O bom desempenho da fala é igualmente condição necessária para que a criança consiga alfabetizar-se sem grandes transtornos. “Isso significa que as estruturas responsáveis pela aquisição da fala estão íntegras e, portanto, prontas para arcarem com uma exigência muito maior, a serviço da passagem da letra para som na leitura e, ao contrário, no processo da escrita”, justifica Dr. Evaldo. Do mesmo modo, segundo o médico foniatra, o desenvolvimento da lógica do pensamento, caracterizada pela linguagem e pela capacidade de abstração, é um dos componentes necessários para a aquisição e automatização da leitura e da escrita com compreensão.
Estas habilidades mencionadas vão sendo adquiridas desde o nascimento e devem contar com o adequado estímulo do ambiente para se efetuarem. Conforme Dr. Evaldo, atraso, falha ou distorção em qualquer deste pré-requisitos inviabiliza a alfabetização. Nesse sentido, é essencial a identificação precoce e a procura pelo tratamento foniátrico. “Atualmente, a foniatria conta com recursos clínicos que contribuem para uma melhor e eficiente resposta às intervenções fonoaudiológicas, pedagógicas, psicológicas ou da terapia ocupacional, evitando que muitas crianças inteligentes, com exame neurológico normal e com bom potencial, entrem no sofrido caminho do fracasso escolar”, enfatiza
Segundo o médico foniatra, um dos fatores que colaboram para o agravamento do quadro de não desenvolvimento das habilidades necessárias para aquisição de mecanismos essenciais para a escrita e leitura é a promoção automática (legislação brasileira) que faz com que muitas crianças sejam expostas à alfabetização sem a condição necessária. “Em nome da idade e da vida competitiva, elas são empurradas para as séries seguintes até serem carimbadas de disléxicas, porque são desatentas e inquietas, trocam e invertem letras, usam mal o espaço gráfico, apresentam leitura truncada, sem ritmo e sem entendimento, e têm dificuldade para se expressarem através da escrita”, declara.

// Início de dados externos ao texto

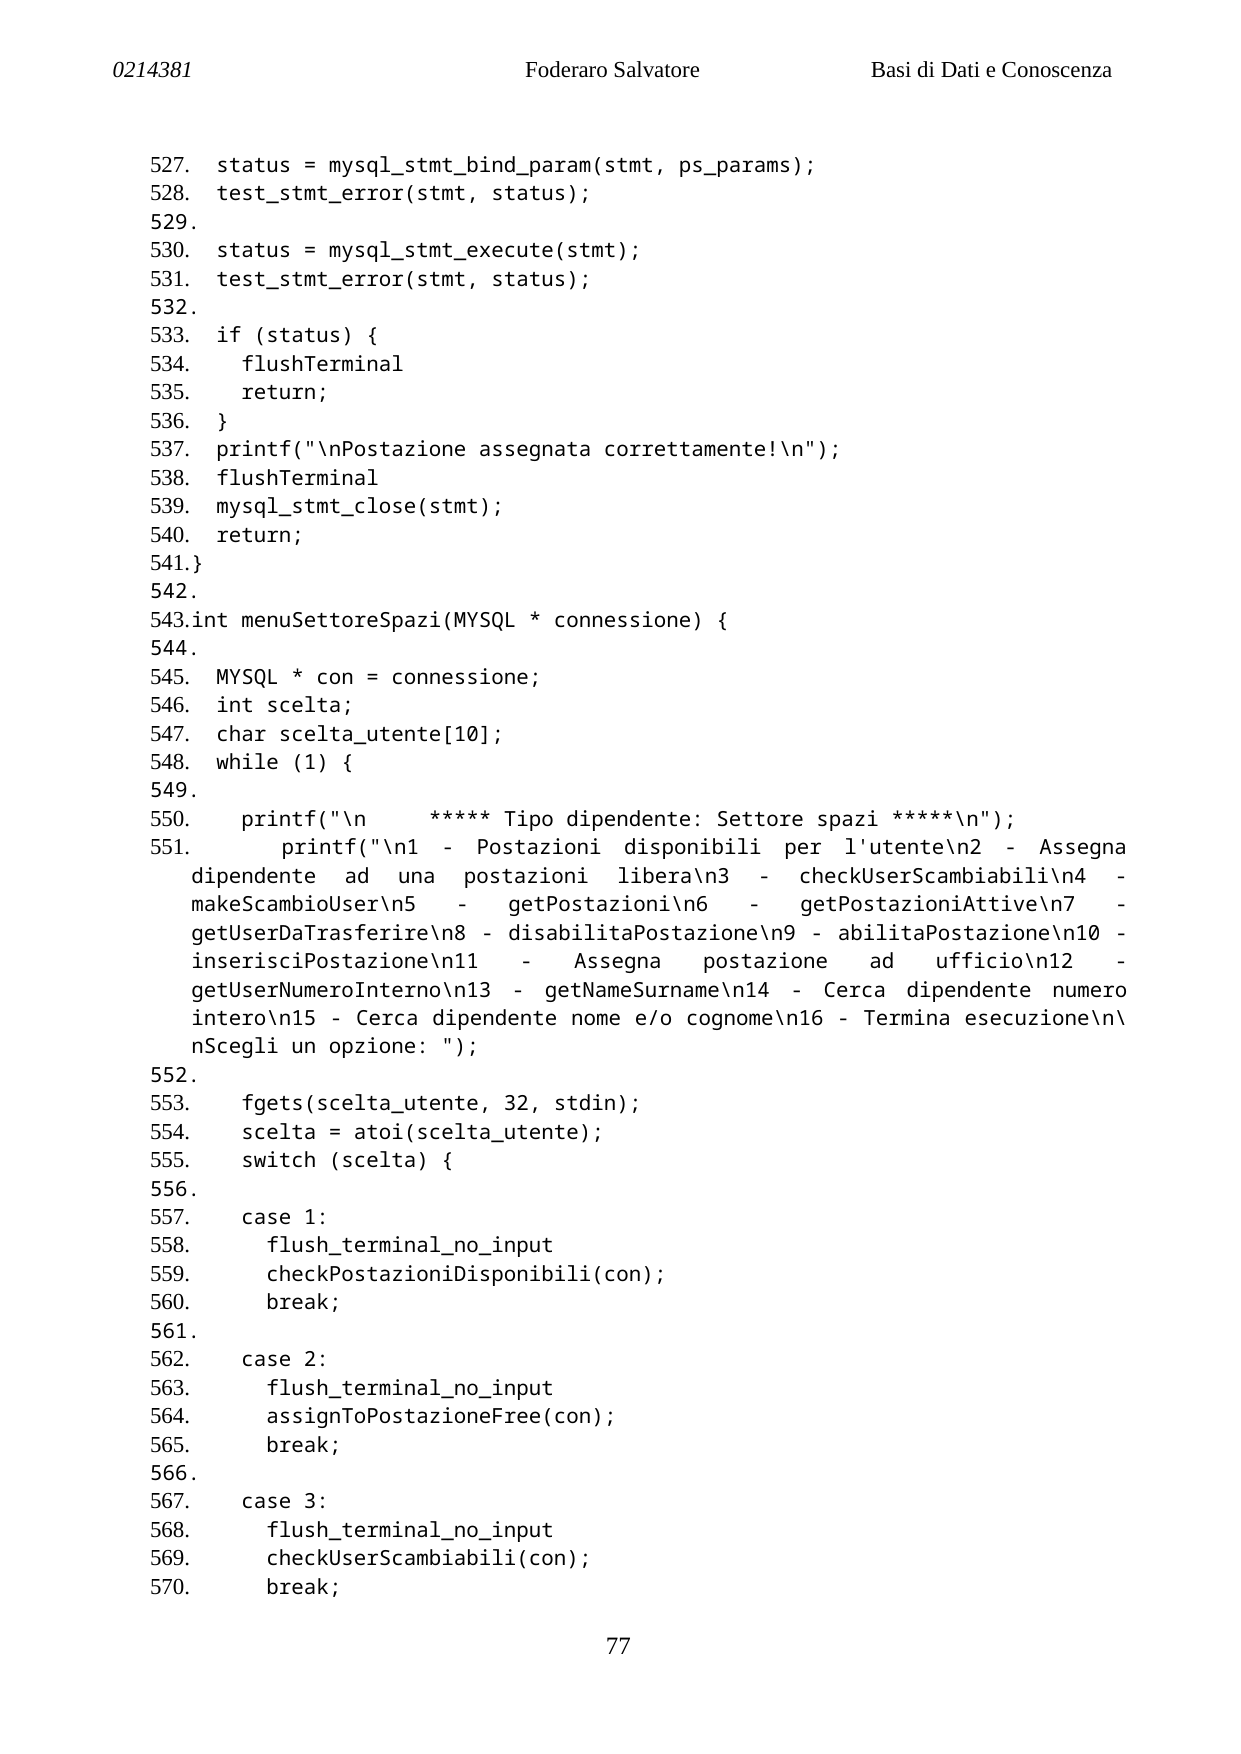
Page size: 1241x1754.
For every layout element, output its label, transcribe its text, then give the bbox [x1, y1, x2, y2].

A falta de conhecimento sobre como tratar as dificuldades escolares enfrentadas pelas crianças inteligentes e com potencial agrava ainda mais o problema. Conforme Dr. Evaldo, em geral, considera-se perdido o tempo gasto para que as crianças adquiram condições que permitam o sucesso no domínio da leitura e da escrita. “É essa conduta que leva os envolvidos nesse processo a fazer parte do problema, ao invés de fazer parte da solução”, conclui.